Input material section start
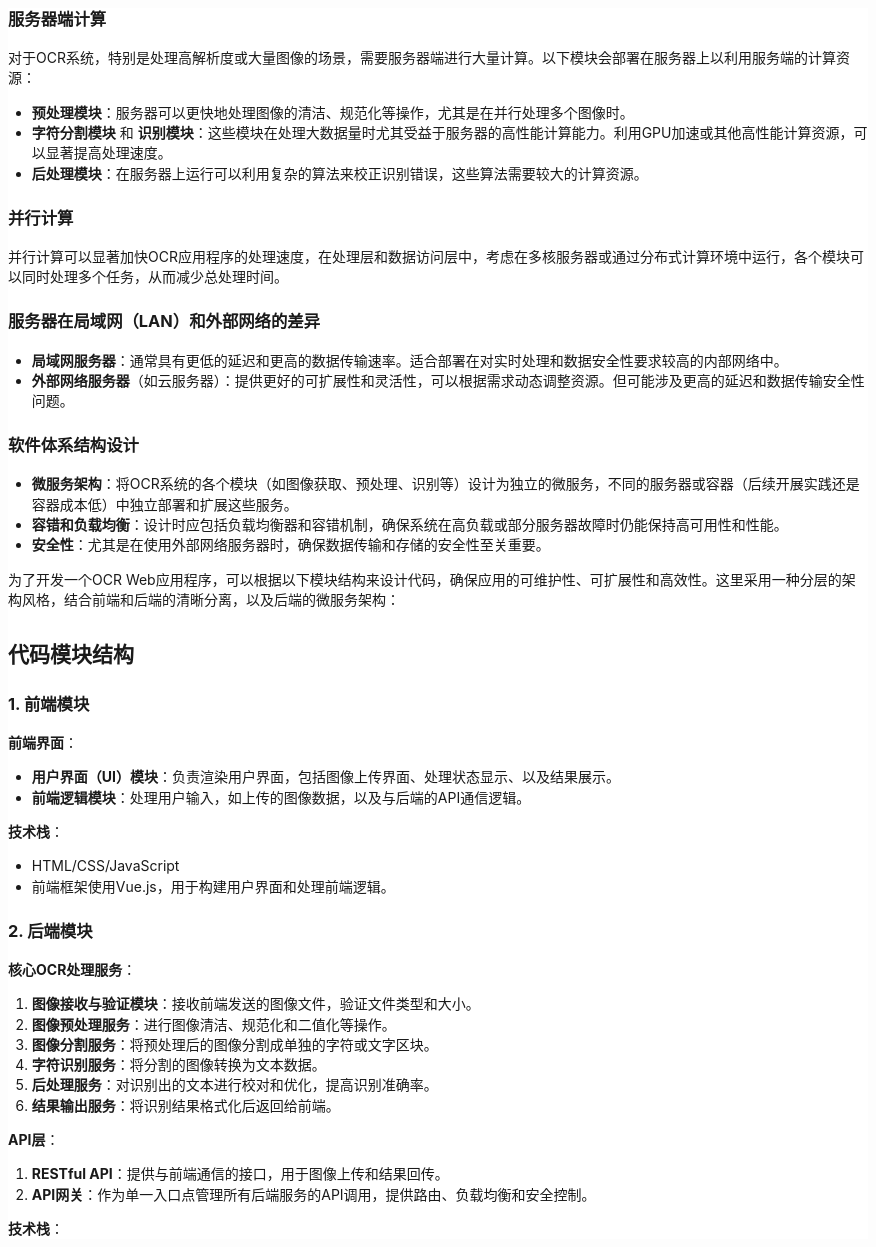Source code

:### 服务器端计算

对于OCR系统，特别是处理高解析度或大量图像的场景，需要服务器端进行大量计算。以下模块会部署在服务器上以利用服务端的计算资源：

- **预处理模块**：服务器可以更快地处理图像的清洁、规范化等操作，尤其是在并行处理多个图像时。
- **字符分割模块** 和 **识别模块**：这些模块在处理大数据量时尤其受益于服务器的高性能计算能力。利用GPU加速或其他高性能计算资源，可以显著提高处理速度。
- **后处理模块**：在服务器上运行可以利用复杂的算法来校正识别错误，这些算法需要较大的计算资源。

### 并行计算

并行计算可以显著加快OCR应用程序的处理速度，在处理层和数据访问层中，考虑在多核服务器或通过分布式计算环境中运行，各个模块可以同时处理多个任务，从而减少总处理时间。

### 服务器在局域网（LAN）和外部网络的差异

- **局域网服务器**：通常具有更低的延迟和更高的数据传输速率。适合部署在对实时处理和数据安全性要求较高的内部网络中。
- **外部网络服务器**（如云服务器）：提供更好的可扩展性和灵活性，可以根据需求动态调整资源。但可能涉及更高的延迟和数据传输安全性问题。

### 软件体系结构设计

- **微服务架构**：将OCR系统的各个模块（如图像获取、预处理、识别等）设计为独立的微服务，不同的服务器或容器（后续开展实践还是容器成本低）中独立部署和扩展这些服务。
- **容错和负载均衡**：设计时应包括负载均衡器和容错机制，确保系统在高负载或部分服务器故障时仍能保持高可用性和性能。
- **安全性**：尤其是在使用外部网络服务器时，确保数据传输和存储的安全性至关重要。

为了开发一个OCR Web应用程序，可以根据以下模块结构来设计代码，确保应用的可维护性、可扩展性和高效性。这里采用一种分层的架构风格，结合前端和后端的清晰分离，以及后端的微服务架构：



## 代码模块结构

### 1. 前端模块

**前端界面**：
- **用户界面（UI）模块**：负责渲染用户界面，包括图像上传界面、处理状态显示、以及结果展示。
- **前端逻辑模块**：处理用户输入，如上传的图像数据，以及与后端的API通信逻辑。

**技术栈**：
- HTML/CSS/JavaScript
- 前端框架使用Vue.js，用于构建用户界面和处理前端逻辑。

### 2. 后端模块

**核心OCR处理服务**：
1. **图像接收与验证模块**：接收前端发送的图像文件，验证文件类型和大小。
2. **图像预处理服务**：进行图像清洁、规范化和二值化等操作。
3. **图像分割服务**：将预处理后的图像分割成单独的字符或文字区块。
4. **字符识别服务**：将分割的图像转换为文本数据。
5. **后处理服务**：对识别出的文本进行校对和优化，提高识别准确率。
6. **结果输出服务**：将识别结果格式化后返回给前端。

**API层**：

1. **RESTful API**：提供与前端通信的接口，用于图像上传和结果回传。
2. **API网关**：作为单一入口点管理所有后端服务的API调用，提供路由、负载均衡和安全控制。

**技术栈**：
Input material section end
Task instructions: Each record above should be duplicated word for word, with no pictures included.

Answer box:
Source code

:### 服务器端计算

对于OCR系统，特别是处理高解析度或大量图像的场景，需要服务器端进行大量计算。以下模块会部署在服务器上以利用服务端的计算资源：

- **预处理模块**：服务器可以更快地处理图像的清洁、规范化等操作，尤其是在并行处理多个图像时。
- **字符分割模块** 和 **识别模块**：这些模块在处理大数据量时尤其受益于服务器的高性能计算能力。利用GPU加速或其他高性能计算资源，可以显著提高处理速度。
- **后处理模块**：在服务器上运行可以利用复杂的算法来校正识别错误，这些算法需要较大的计算资源。

### 并行计算

并行计算可以显著加快OCR应用程序的处理速度，在处理层和数据访问层中，考虑在多核服务器或通过分布式计算环境中运行，各个模块可以同时处理多个任务，从而减少总处理时间。

### 服务器在局域网（LAN）和外部网络的差异

- **局域网服务器**：通常具有更低的延迟和更高的数据传输速率。适合部署在对实时处理和数据安全性要求较高的内部网络中。
- **外部网络服务器**（如云服务器）：提供更好的可扩展性和灵活性，可以根据需求动态调整资源。但可能涉及更高的延迟和数据传输安全性问题。

### 软件体系结构设计

- **微服务架构**：将OCR系统的各个模块（如图像获取、预处理、识别等）设计为独立的微服务，不同的服务器或容器（后续开展实践还是容器成本低）中独立部署和扩展这些服务。
- **容错和负载均衡**：设计时应包括负载均衡器和容错机制，确保系统在高负载或部分服务器故障时仍能保持高可用性和性能。
- **安全性**：尤其是在使用外部网络服务器时，确保数据传输和存储的安全性至关重要。

为了开发一个OCR Web应用程序，可以根据以下模块结构来设计代码，确保应用的可维护性、可扩展性和高效性。这里采用一种分层的架构风格，结合前端和后端的清晰分离，以及后端的微服务架构：



## 代码模块结构

### 1. 前端模块

**前端界面**：
- **用户界面（UI）模块**：负责渲染用户界面，包括图像上传界面、处理状态显示、以及结果展示。
- **前端逻辑模块**：处理用户输入，如上传的图像数据，以及与后端的API通信逻辑。

**技术栈**：
- HTML/CSS/JavaScript
- 前端框架使用Vue.js，用于构建用户界面和处理前端逻辑。

### 2. 后端模块

**核心OCR处理服务**：
1. **图像接收与验证模块**：接收前端发送的图像文件，验证文件类型和大小。
2. **图像预处理服务**：进行图像清洁、规范化和二值化等操作。
3. **图像分割服务**：将预处理后的图像分割成单独的字符或文字区块。
4. **字符识别服务**：将分割的图像转换为文本数据。
5. **后处理服务**：对识别出的文本进行校对和优化，提高识别准确率。
6. **结果输出服务**：将识别结果格式化后返回给前端。

**API层**：

1. **RESTful API**：提供与前端通信的接口，用于图像上传和结果回传。
2. **API网关**：作为单一入口点管理所有后端服务的API调用，提供路由、负载均衡和安全控制。

**技术栈**：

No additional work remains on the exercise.